Jupyterlab Shortcuts
- Shift + Enter : Run
- Enter/Esc : Mode change(Edit/Command)
- Fn + Up/Down : Move between cell 
- A / B : Insert Cell Above/Below
- D, D : Delete selected cell

In [6]:
env = gym.make('CartPole-v0')
state = env.reset()

# for discrete env
state_dim = env.observation_space.shape[0]
action_dim = env.action_space.n

print(state_dim, action_dim)

4 2


In [4]:
from collections import deque
import numpy as np
import random
import gym

import torch
import torch.nn as nn
import torch.nn.functional as F
import torch.optim as optim

In [5]:
class Net(nn.Module):
    def __init__(self, state_dim, action_dim):
        super(Net, self).__init__()
        self.fc1 = nn.Linear(state_dim, 120)
        self.fc2 = nn.Linear(120, 84)
        self.fc3 = nn.Linear(84, action_dim)
    
    def forward(self, state):
        out = F.relu(self.fc1(state))
        out = F.relu(self.fc2(out))
        out = F.softmax(self.fc3(out), dim=1) 
        return out

In [18]:
q = Net(state_dim, action_dim)
qtarget = Net(state_dim, action_dim)

In [21]:
# network의 weight값을 print
# network의 weight값을 다른 network의 weight값으로 맞춰줌
weight_name = 'fc1.weight'
print(q.state_dict()[weight_name][1])
print(qtarget.state_dict()[weight_name][1])
qtarget.load_state_dict(q.state_dict())
print(q.state_dict()[weight_name][1])
print(qtarget.state_dict()[weight_name][1])
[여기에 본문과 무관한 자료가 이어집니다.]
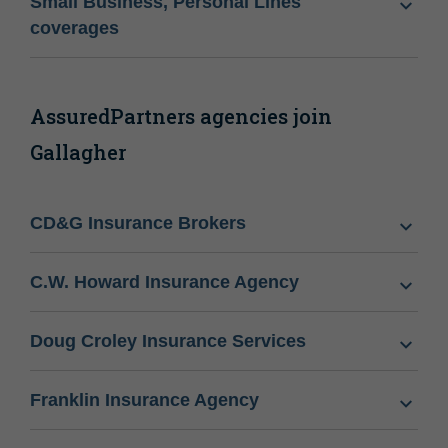
Small Business, Personal Lines
coverages
AssuredPartners agencies join
Gallagher
CD&G Insurance Brokers
C.W. Howard Insurance Agency
Doug Croley Insurance Services
Franklin Insurance Agency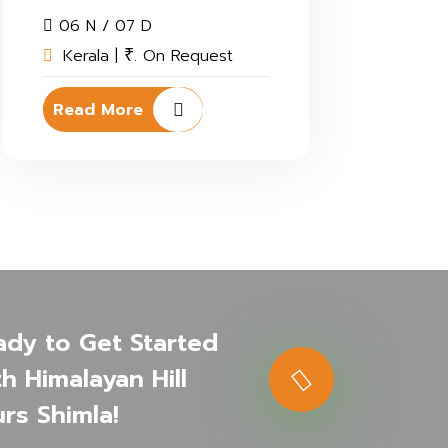
06 N / 07 D
Kerala |
. On Request
₹
Read More
ady to Get Started
h Himalayan Hill
rs Shimla!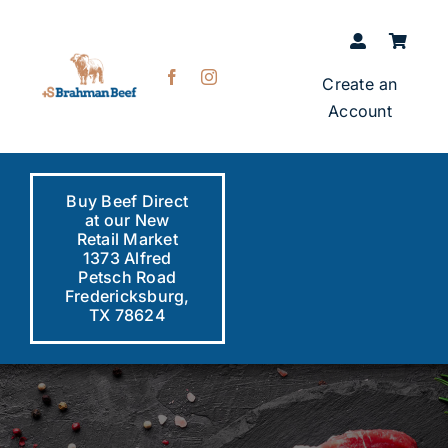
Skip
to
content
Create an
Account
Buy Beef Direct
at our New
Retail Market
1373 Alfred
Petsch Road
Fredericksburg,
TX 78624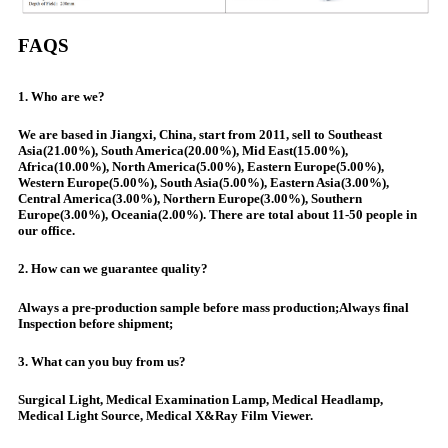
FAQS
1. Who are we?
We are based in Jiangxi, China, start from 2011, sell to Southeast
Asia(21.00%), South America(20.00%), Mid East(15.00%),
Africa(10.00%), North America(5.00%), Eastern Europe(5.00%),
Western Europe(5.00%), South Asia(5.00%), Eastern Asia(3.00%),
Central America(3.00%), Northern Europe(3.00%), Southern
Europe(3.00%), Oceania(2.00%). There are total about 11-50 people in
our office.
2. How can we guarantee quality?
Always a pre-production sample before mass production;Always final
Inspection before shipment;
3. What can you buy from us?
Surgical Light, Medical Examination Lamp, Medical Headlamp,
Medical Light Source, Medical X&Ray Film Viewer.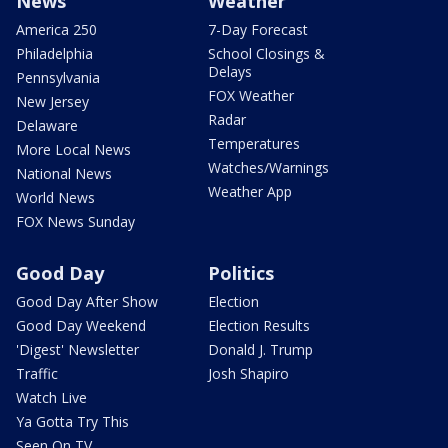
News
Weather
America 250
7-Day Forecast
Philadelphia
School Closings &
Delays
Pennsylvania
FOX Weather
New Jersey
Radar
Delaware
Temperatures
More Local News
Watches/Warnings
National News
Weather App
World News
FOX News Sunday
Good Day
Politics
Good Day After Show
Election
Good Day Weekend
Election Results
'Digest' Newsletter
Donald J. Trump
Traffic
Josh Shapiro
Watch Live
Ya Gotta Try This
Seen On TV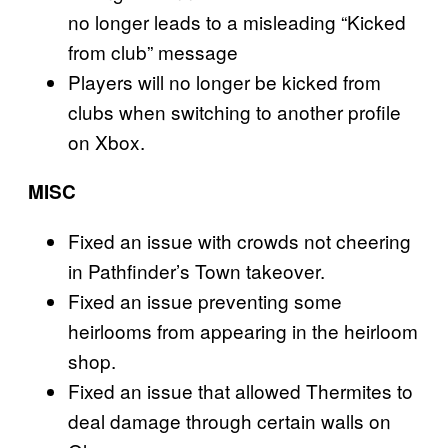
no longer leads to a misleading “Kicked
from club” message
Players will no longer be kicked from
clubs when switching to another profile
on Xbox.
MISC
Fixed an issue with crowds not cheering
in Pathfinder’s Town takeover.
Fixed an issue preventing some
heirlooms from appearing in the heirloom
shop.
Fixed an issue that allowed Thermites to
deal damage through certain walls on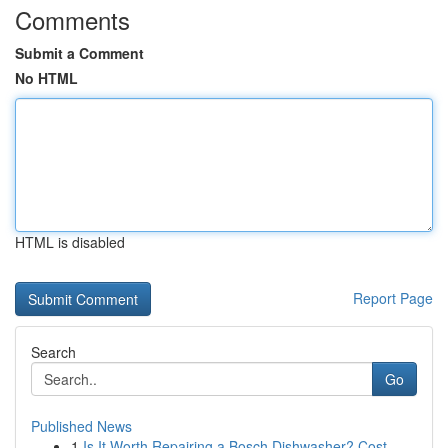
Comments
Submit a Comment
No HTML
HTML is disabled
Report Page
Search
Go
Published News
1
Is It Worth Repairing a Bosch Dishwasher? Cost,...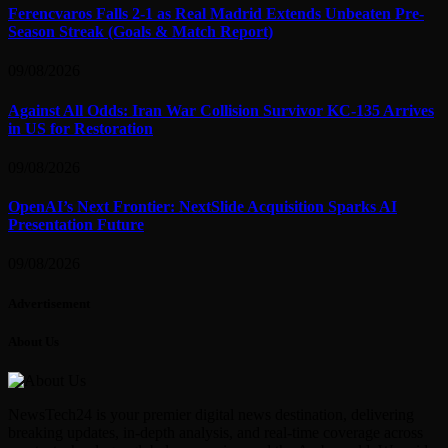
Ferencvaros Falls 2-1 as Real Madrid Extends Unbeaten Pre-
Season Streak (Goals & Match Report)
09/08/2026
Against All Odds: Iran War Collision Survivor KC-135 Arrives
in US for Restoration
09/08/2026
OpenAI’s Next Frontier: NextSlide Acquisition Sparks AI
Presentation Future
09/08/2026
Advertisement
About Us
NewsTech24 is your premier digital news destination, delivering
breaking updates, in-depth analysis, and real-time coverage across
tensor([-0.3967, -0.3701,  0.4617, -0.1940])
tensor([-0.3967, -0.3701,  0.4617, -0.1940])
tensor([-0.3967, -0.3701,  0.4617, -0.1940])
tensor([-0.3967, -0.3701,  0.4617, -0.1940])


In [None]:
class DQNAgent():
    def __init__(self, env, epsilon):
        # if env is discrete,
        state_dim = env.observation_space.shape[0]
        action_dim = env.action_space.n
        
        self.epsilon = epsilon
                
        self.q = Net(state_dim, action_dim)
        self.qtarget = Net(state_dim, action_dim)
        
        self.optimizer = optim.Adam(self.q.parameters())
    
    def update_qtarget_parameter(self):
        self.qtarget.load_state_dict(self.q.state_dict())    
    
    def get_action(self, state):
        qval = self.q.forward(state)
        return np.argmax(qval)
    
    def learn(self, mini_batch):
        # batch_size 만큼 크기의 loss의 합을 최소화
        # zero_grad()를 매번 해줘야 하나?
        loss = 0
        for sample in mini_batch:
            loss = loss + (sample['predict'] - self.q.forward(sample['state']))^2
        self.optimizer.zero_grad()
        loss.backward()
        self.optimizer.step()
    
    def _compute_dqn_loss(self):
        pass

In [None]:
class ReplayBuffer():
    def __init__(self, buffer_size, gamma):
        # deque는 maxlen만큼만 FIFO
        self._memory = deque(maxlen=buffer_size)
        self.gamma = gamma
    
    def add(self, sample):
        if sample['done']:
            sample['predict'] = sample['reward']
        else:
            sample['predict'] = sample['reward'] + self.gamma*max(sample['qtarget'])
        self._memory.append(sample)
    
    def sample(self, batch_size):
        # random하게 batch_size만큼 sample
        mini_batch = random.sample(self._memory, batch_size)        
        return mini_batch

In [None]:
# parameters
episode_len = 1000
buffer_size = 1000
batch_size = 10
epsilon = 0.0
gamma = 0.0

# init class
env = gym.make('CartPole-v0')
agent = DQNAgent(env, epsilon)
buffer = ReplayBuffer(buffer_size, gamma)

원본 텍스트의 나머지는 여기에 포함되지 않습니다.